Exploration des quartiers : une démarche visant à recenser les besoins et à créer une plateforme de réseautage et de coordination des offres L’idée de l’exploration des quartiers a été conçue par la ville afin de déterminer dans quelle mesure ceux-ci conviennent aux personnes âgées. Par ce projet, Schaffhouse souhaite atteindre les objectifs prioritaires suivants :

  • les services d’assistance et les structures des quartiers répondent aux besoins spécifiques des résidents âgés. L’aménagement du quartier contribue à ce que ces derniers puissent y vivre de manière indépendante et autonome le plus longtemps possible ;
  • les représentants de l’administration municipale coopèrent avec les acteurs externes afin de coordonner le développement et la mise en place d’offres taillées sur mesure. Les aînés, leurs proches et les autres parties prenantes obtiennent facilement le soutien dont ils ont besoin.

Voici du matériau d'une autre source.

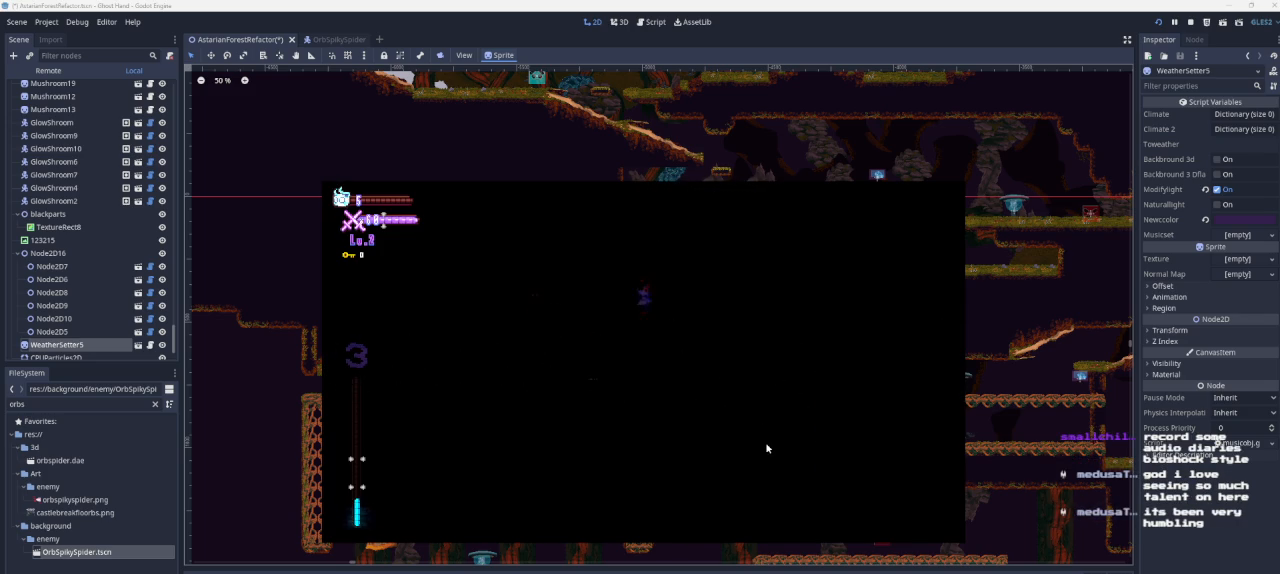
{"buttons": [], "left_stick": "down-right", "right_stick": "center", "events": [[200, "CROSS", "up"], [367, "left_stick", "down-right"]]}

Une première exploration s’est faite à l’automne 2014 avec une centaine de participants âgés. L’objectif était d’apprendre ce qu’ils pensaient de leur quartier : en quoi est-il accueillant et adapté à leurs besoins, quelles structures devraient être créées pour encourager une vie autonome et favoriser la participation à la vie du quartier aussi longtemps que possible ? Répartis en douze groupes, les participants ont parcouru six itinéraires différents. Ces circuits suivaient autant que possible les axes régulièrement empruntés par les seniors et couvraient une grande partie du territoire. Pendant la balade d’une heure, les participants ont fait quatre haltes à des endroits propices à la réflexion et ont abordé les thématiques suivantes :

  • approvisionnement en services et en produits de consommation courante ;
  • possibilité d’exercer des activités et d’entretenir des contacts sociaux ;
  • mobilité et sécurité ;
  • desserte par les transports publics.

Les discussions, animées par un accompagnateur sur la base d’un canevas, ont été enregistrées et transcrites par la suite. Tous les accompagnateurs étaient membres de la Commission consultative sur les questions de vieillesse, organisme qui regroupe tous les principaux acteurs du domaine de la vieillesse. Créée au printemps 2014 sous la houlette du conseil municipal, la commission a pour but de resserrer les liens entre les acteurs du domaine de la vieillesse et de coordonner leurs travaux. Ses principales tâches sont l’échange d’informations, la coordination et l’harmonisation du développement des offres et le renforcement des réseaux.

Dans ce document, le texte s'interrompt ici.